Genetic Architecture of Human Longevity: Gim and colleagues analyze 45 GWAS studies, demonstrating that human aging and longevity are highly polygenic. They find that numerous small-effect alleles converge on conserved pathways, including lipid metabolism, inflammation, neuronal function, and DNA repair. The authors suggest future GWAS directions, such as refining aging phenotypes, incorporating diverse global cohorts, discovering rare variants, and employing integrative multi-omic approaches to enhance precision aging research.
Imperfect Repair and Senescent Niches: Kim and colleagues suggest a failure of tissue repair as an origin of tissue aging. With aging, transient wound-healing programs become chronic and give rise to pathological fibrotic niches consisting of heterogeneous senescent and scar-associated cells. These niches serve as an origin of tissue aging. They identify key signaling pathways and therapeutic strategies aimed at preventing or reversing early imperfect repair, proposing that targeting the tissue niche may provide new methods to delay aging and disease.

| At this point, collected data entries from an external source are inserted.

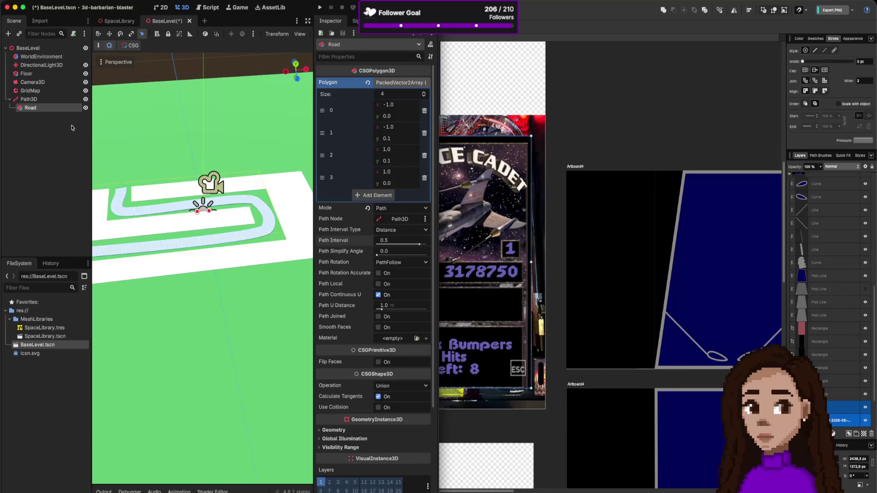
# Duplicate the Road node and name the copy LeftEdge.
pyautogui.rightClick(50, 109)
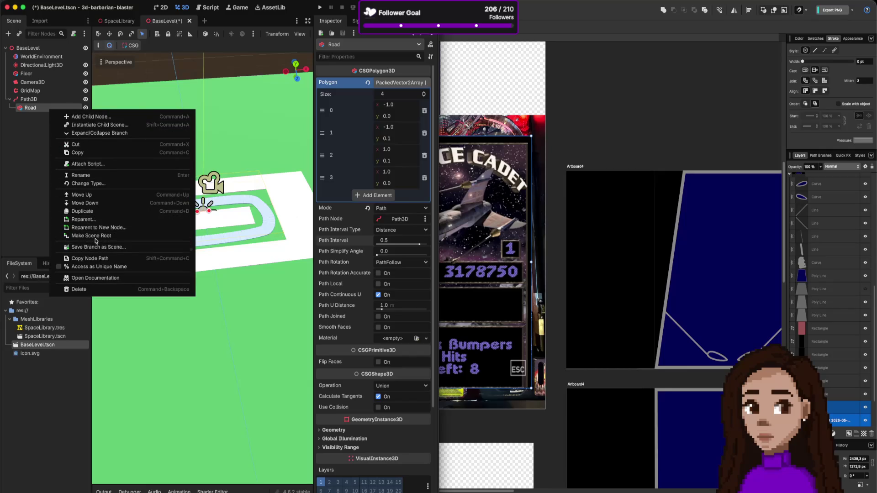
pyautogui.click(79, 213)
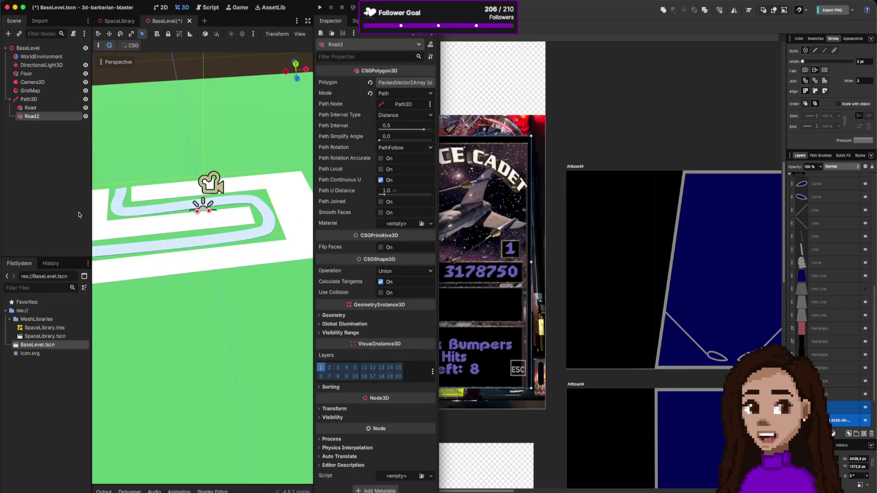
pyautogui.doubleClick(34, 117)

Epigenetic Aging of the Brain: Yang and colleagues emphasize the brain’s vulnerability to epigenetic erosion driven by DNA damage, chromatin remodeling, and inflammatory signals. They discuss significant manifestations such as DNA methylation drift, histone-mark dysregulation, and large-scale 3D genome remodeling, all contributing to cognitive decline and neurodegeneration with ages. The authors also highlight emerging rejuvenation strategies—such as partial Yamanaka-factor reprogramming and chemical epigenetic modifiers—that can restore youthful epigenetic landscapes and brain function while maintaining cellular identity.
Gut Microbiome and Aging: Min and colleagues summarize how aging alters the gut microbiota, leading to reduced diversity, depletion of beneficial commensals, and an increase in pro-inflammatory taxa. They present evidence that dysbiosis can actively contribute to metabolic dysfunction, immunosenescence, and neurodegeneration in older populations. The authors evaluate various strategies—including probiotics, prebiotics, postbiotics, dietary interventions, and fecal microbiota transplantation—as promising methods to restore microbial balance and promote healthy aging.
Precision Geronutrition and Biological Aging Clock: Ahn and colleagues introduce precision geronutrition, which merges geroscience with personalized nutrition. The individualized nutritional strategies influence core aging mechanisms such as nutrient-sensing pathways, inflammaging, mitochondrial dysfunction, and microbiome dysbiosis. They emphasize the importance of multi-omics data and biological aging clocks in personalizing dietary interventions and assessing their effectiveness. These approaches will promote a shift from disease treatment to a preventive and healthspan-focused approach to aging.
Collectively, these reviews highlight that aging is shaped by interconnected biological systems—genetic networks, tissue repair programs, epigenetic landscapes, microbial ecosystems, and nutrition-responsive pathways. This convergence illustrates aging as a dynamic and modifiable process, presenting opportunities for personalized, mechanism-based interventions to extend human healthspan.